*Exercise instructions*
Each line below must be reproduced exactly, though the pictures are to be dropped.

*Entries supplied*

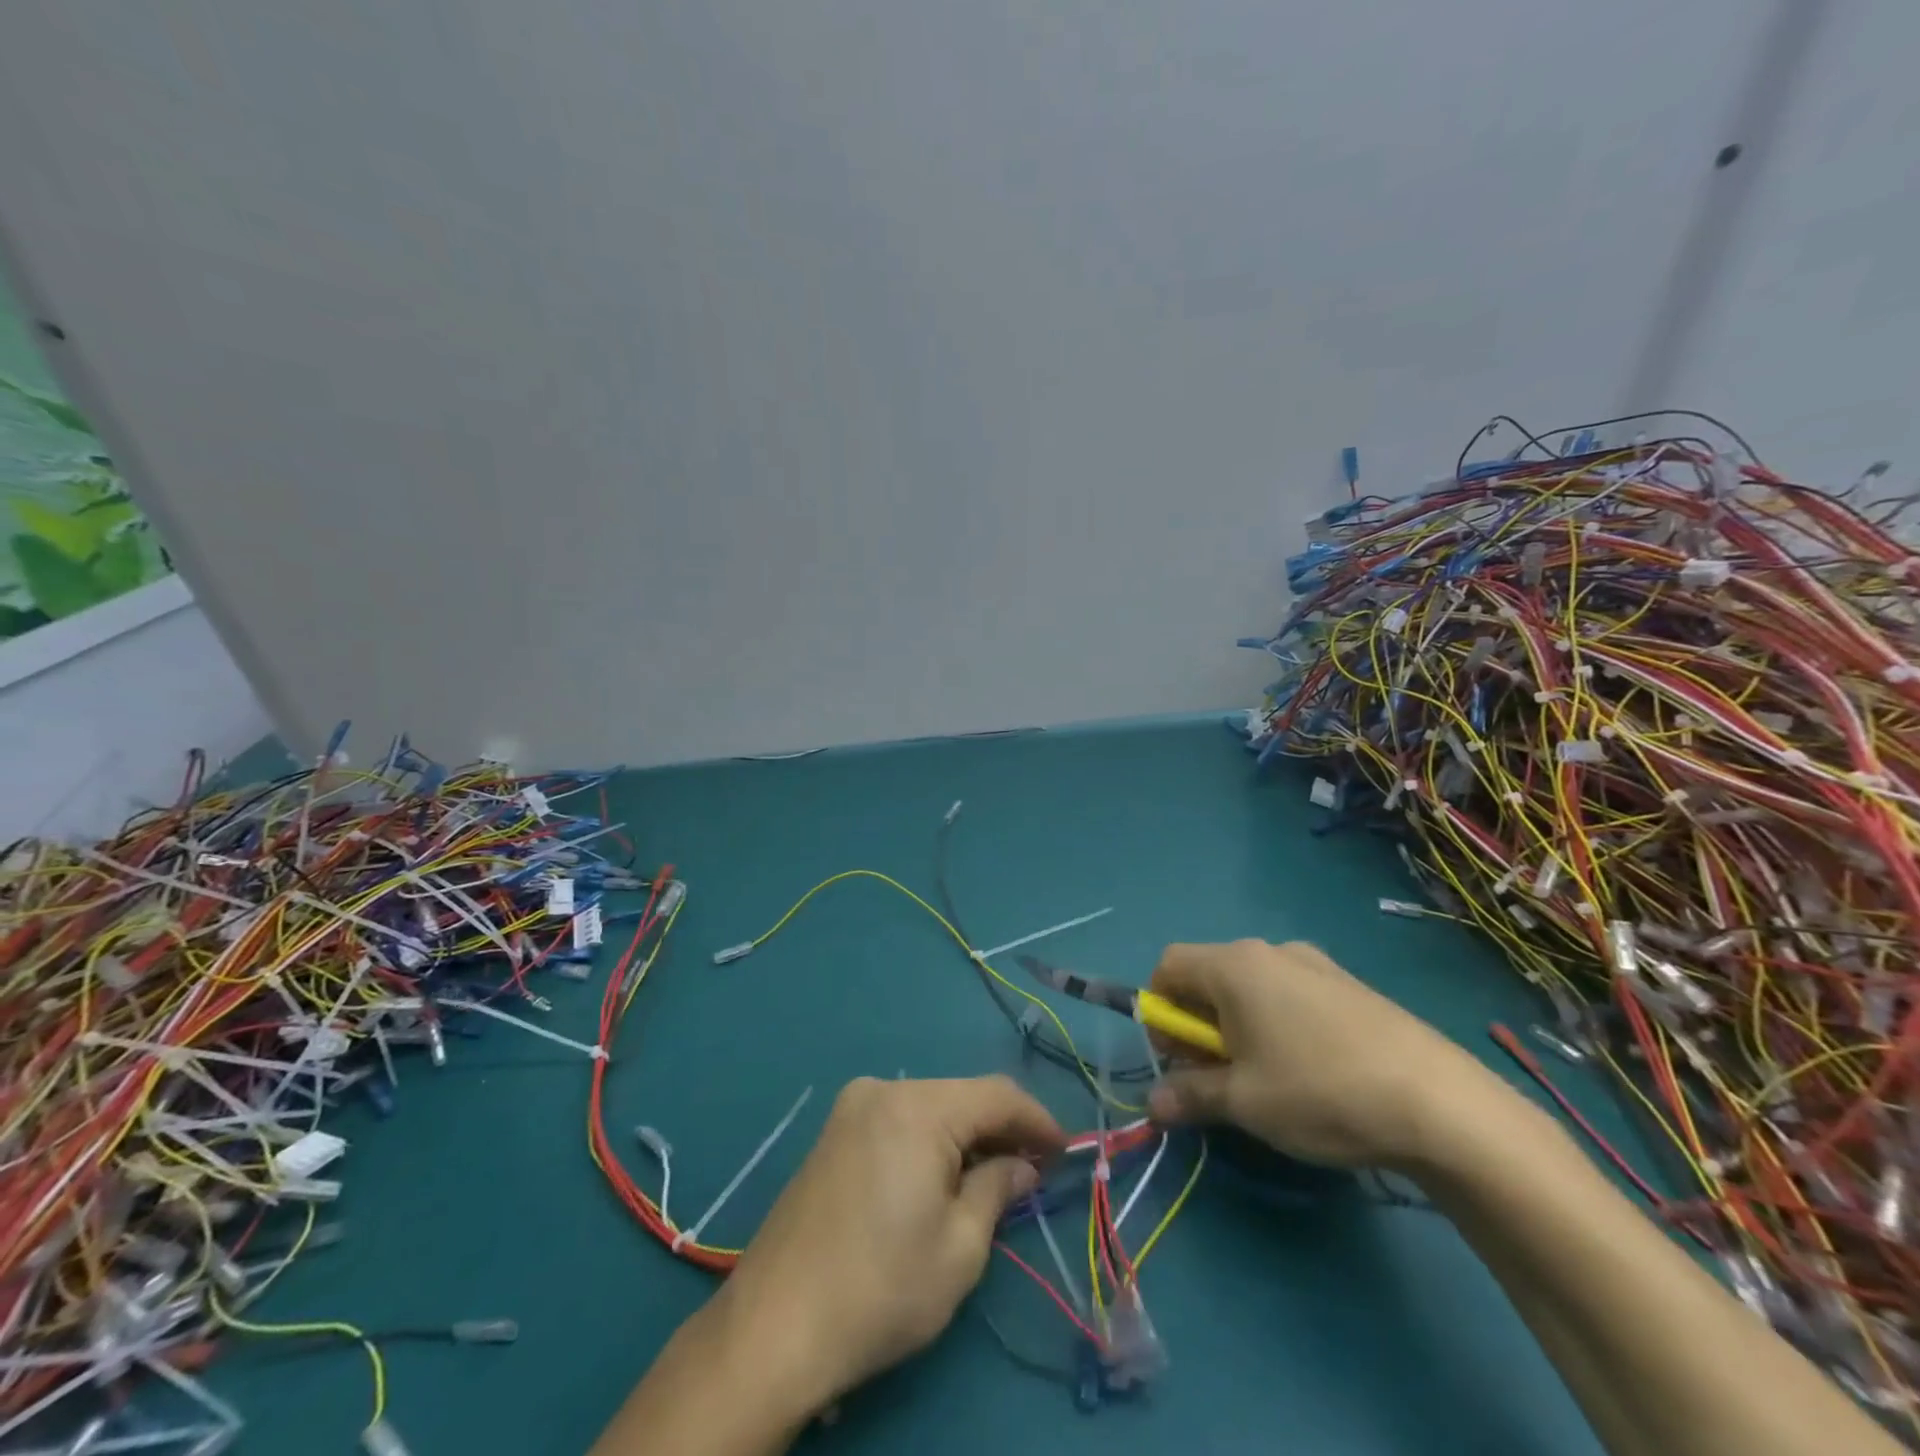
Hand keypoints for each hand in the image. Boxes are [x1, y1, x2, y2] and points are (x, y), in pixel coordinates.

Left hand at [713, 1075, 1064, 1413]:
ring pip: (930, 1108)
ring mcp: (851, 1109)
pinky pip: (899, 1121)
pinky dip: (930, 1142)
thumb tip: (1021, 1165)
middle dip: (1001, 1130)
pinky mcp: (833, 1133)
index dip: (1037, 1119)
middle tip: (1032, 1170)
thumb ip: (997, 1190)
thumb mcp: (959, 1249)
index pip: (996, 1095)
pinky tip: (941, 1178)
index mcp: (917, 1108)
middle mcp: (883, 1090)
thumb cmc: (880, 1289)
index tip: (1066, 1151)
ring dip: (966, 1136)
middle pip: (961, 1097)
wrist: (773, 1328)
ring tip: (992, 1178)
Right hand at [1144, 940, 1492, 1167]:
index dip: (1159, 1010)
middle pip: (1210, 975)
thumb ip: (1190, 1095)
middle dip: (1199, 1023)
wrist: (1442, 1104)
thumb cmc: (1319, 1092)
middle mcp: (1270, 951)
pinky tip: (1312, 1071)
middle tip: (1219, 1076)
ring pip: (1252, 987)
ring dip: (1239, 1025)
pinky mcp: (1351, 986)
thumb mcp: (1244, 1102)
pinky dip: (1278, 1023)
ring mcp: (1316, 965)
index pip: (1169, 966)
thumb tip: (1153, 1104)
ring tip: (1267, 1078)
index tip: (1178, 1058)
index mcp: (1234, 966)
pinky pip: (1292, 994)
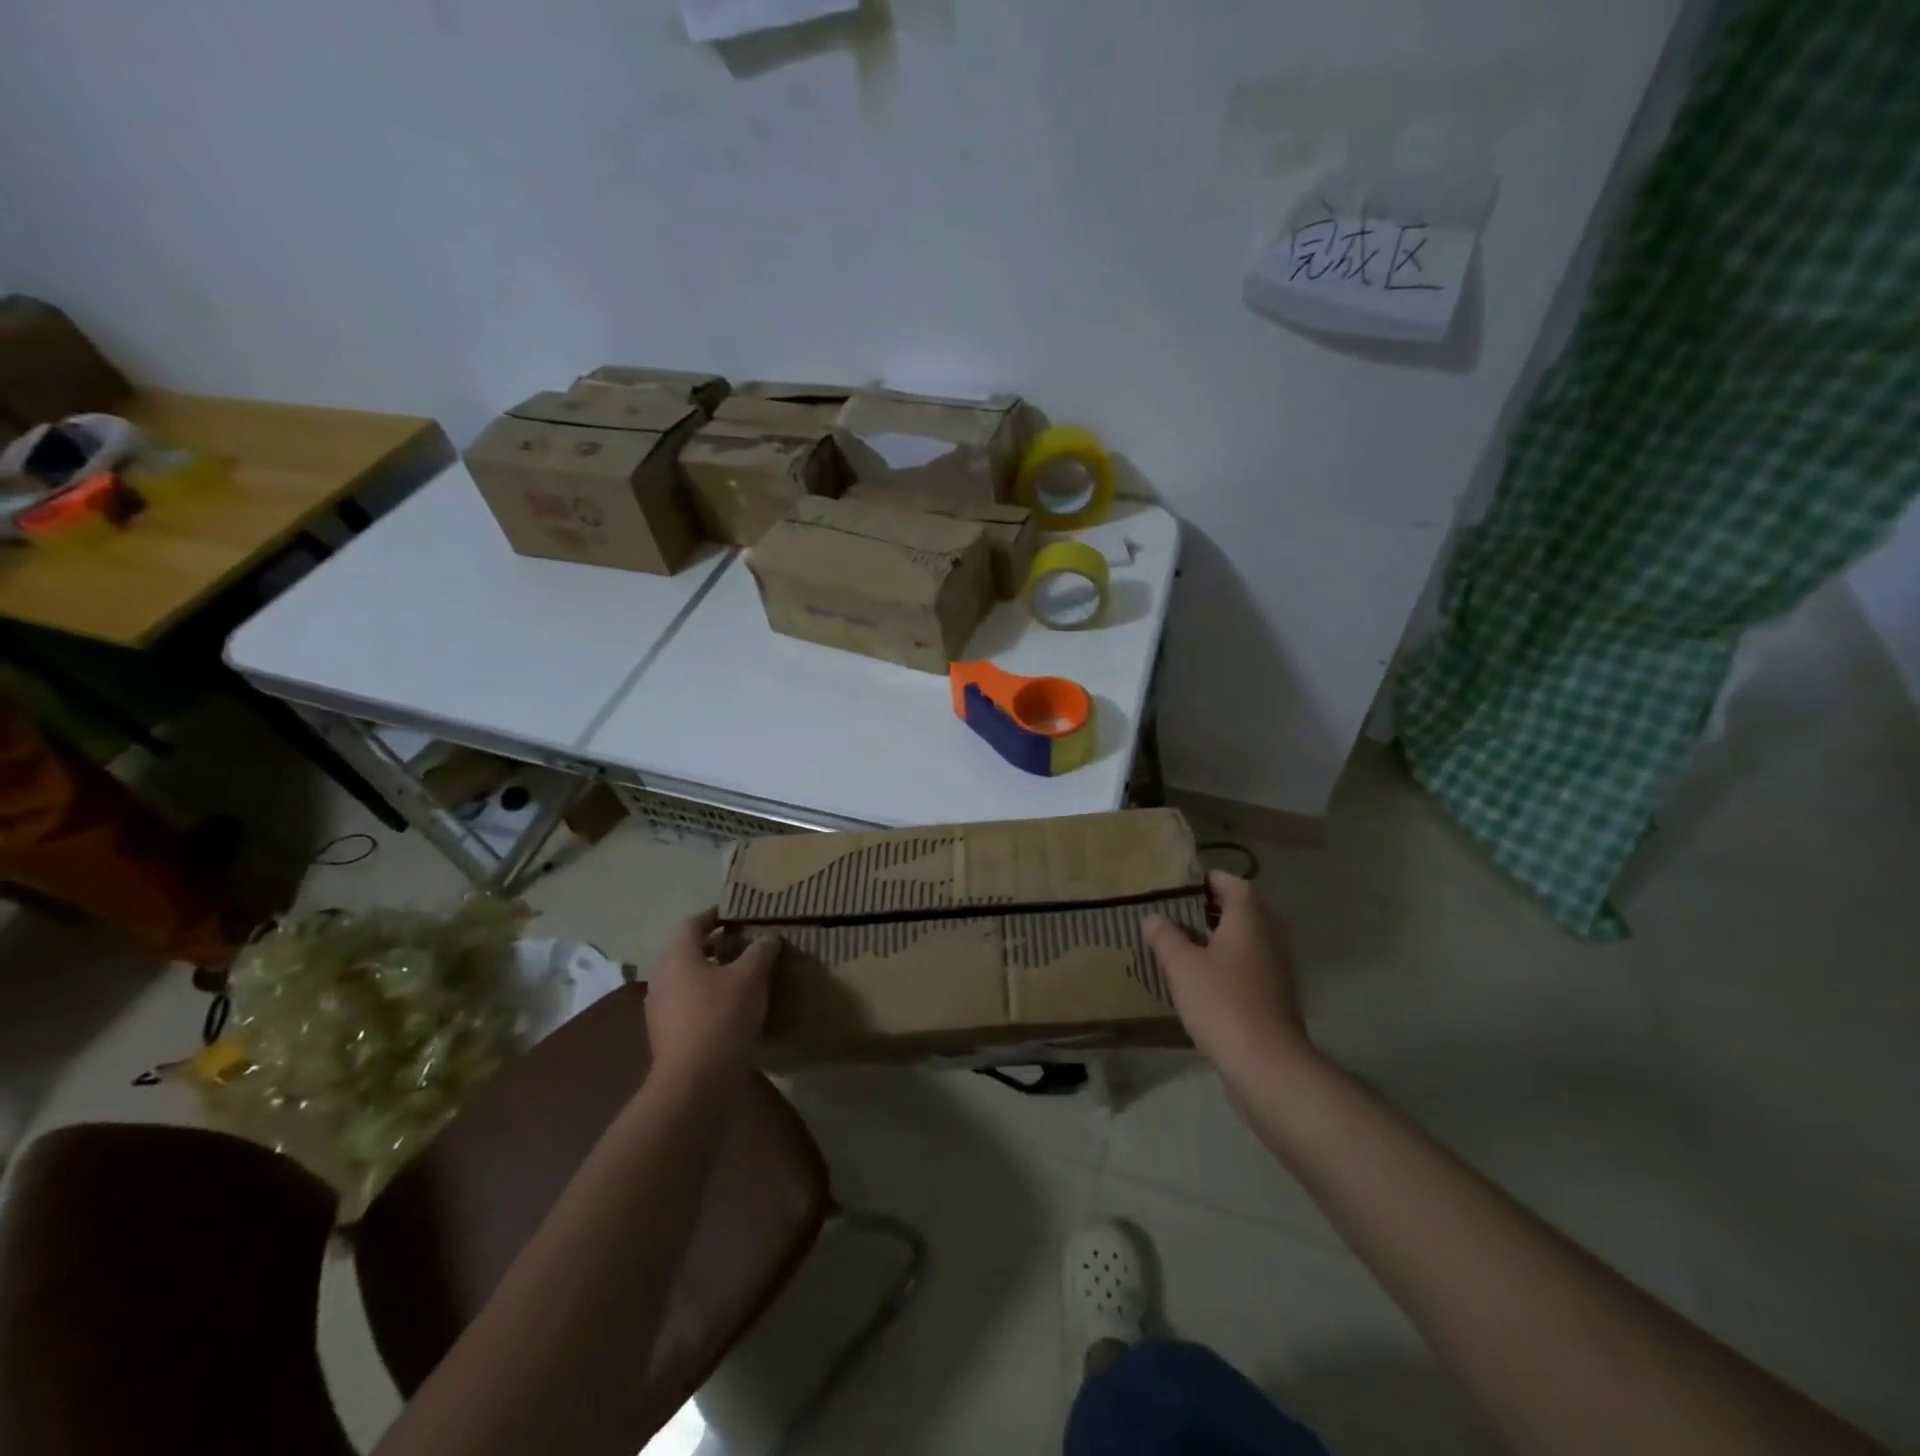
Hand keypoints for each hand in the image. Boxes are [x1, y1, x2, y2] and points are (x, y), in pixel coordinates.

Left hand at [643, 910, 779, 1084]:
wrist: (695, 1082)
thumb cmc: (721, 1017)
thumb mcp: (750, 977)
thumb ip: (760, 951)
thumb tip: (769, 936)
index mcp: (676, 957)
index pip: (693, 923)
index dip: (716, 915)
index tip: (739, 915)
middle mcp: (662, 978)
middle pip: (688, 950)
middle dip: (716, 944)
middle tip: (746, 942)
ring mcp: (660, 1008)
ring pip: (688, 978)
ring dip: (713, 972)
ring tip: (743, 974)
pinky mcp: (667, 1033)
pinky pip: (688, 1002)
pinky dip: (708, 996)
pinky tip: (732, 1006)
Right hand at [1143, 871, 1313, 1086]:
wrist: (1268, 1065)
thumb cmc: (1222, 1003)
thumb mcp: (1182, 966)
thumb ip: (1165, 936)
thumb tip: (1152, 916)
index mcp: (1250, 920)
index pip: (1235, 883)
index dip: (1210, 879)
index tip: (1183, 884)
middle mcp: (1270, 936)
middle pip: (1246, 909)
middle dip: (1215, 906)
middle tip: (1181, 910)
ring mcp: (1278, 968)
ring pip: (1251, 938)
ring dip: (1224, 935)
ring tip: (1188, 941)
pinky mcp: (1278, 996)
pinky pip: (1254, 963)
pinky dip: (1232, 960)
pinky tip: (1206, 976)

*Task answer*
Hand keypoints for each hand in the image. Boxes are [x1, y1, x2, y2] and points are (x, y), in pixel coordinates.

Left hand at [713, 1075, 1064, 1413]:
ring pip: (930, 1108)
ring mcp: (851, 1109)
pinky pip: (899, 1121)
pinky dip: (930, 1142)
thumb tip: (1021, 1165)
middle dip: (1001, 1130)
pinky mcp: (833, 1133)
index dip: (1037, 1119)
middle tip: (1032, 1170)
thumb ip: (997, 1190)
thumb mcp: (959, 1249)
index pip: (996, 1095)
pinky tip: (941, 1178)
index mcp: (917, 1108)
middle mcp: (883, 1090)
thumb cmc: (880, 1289)
index tip: (1066, 1151)
ring dip: (966, 1136)
middle pip: (961, 1097)
wrist: (773, 1328)
ring tip: (992, 1178)
Right hand at [1144, 940, 1492, 1167]:
index dip: (1159, 1010)
middle pip: (1210, 975)
thumb ip: (1190, 1095)
middle dip: (1199, 1023)
wrist: (1442, 1104)
thumb cmc: (1319, 1092)
middle mcp: (1270, 951)
pinky tip: (1312, 1071)
middle tip: (1219, 1076)
ring pip: (1252, 987)
ring dip: (1239, 1025)
pinky mcp: (1351, 986)
thumb mcp: (1244, 1102)
pinky dip: (1278, 1023)
ring mcp: (1316, 965)
index pip: (1169, 966)
thumb tip: (1153, 1104)
ring tip: (1267, 1078)
index tip: (1178, 1058)
index mcp: (1234, 966)
pinky pip: (1292, 994)
Hand keypoints for each hand in the image. Boxes are [x1, y1, x2, y2] and points are (x, y), in pixel coordinates.

Left hand at [643, 910, 779, 1084]:
wrist: (695, 1082)
thumb cmc: (721, 1017)
thumb mcp: (750, 977)
thumb ip: (760, 951)
thumb tip: (769, 936)
index mcp: (676, 957)
index pip: (693, 923)
index dip: (716, 915)
index tip: (739, 915)
middle mcp: (662, 978)
middle pip: (688, 950)
middle dip: (716, 944)
middle tip: (746, 942)
ring mcp: (660, 1008)
ring pip: (688, 978)
ring dip: (713, 972)
ring tip: (743, 974)
pinky mcp: (667, 1033)
pinky pip: (688, 1002)
pinky dip: (708, 996)
pinky tip: (732, 1006)
Right hand at [1143, 871, 1313, 1086]:
wrist: (1268, 1065)
thumb cmc: (1222, 1003)
thumb mcp: (1182, 966)
thumb ip: (1165, 936)
thumb tip: (1152, 916)
index mcp: (1250, 920)
index pip: (1235, 883)
index dip: (1210, 879)
index tip: (1183, 884)
middle mcp: (1270, 936)
middle pip: (1246, 909)
middle dip: (1215, 906)
middle tip: (1181, 910)
ring mcp: (1278, 968)
ring pip: (1251, 938)
ring dip: (1224, 935)
ring tip: (1188, 941)
pinky mcp: (1278, 996)
pinky pip: (1254, 963)
pinky dip: (1232, 960)
pinky tip: (1206, 976)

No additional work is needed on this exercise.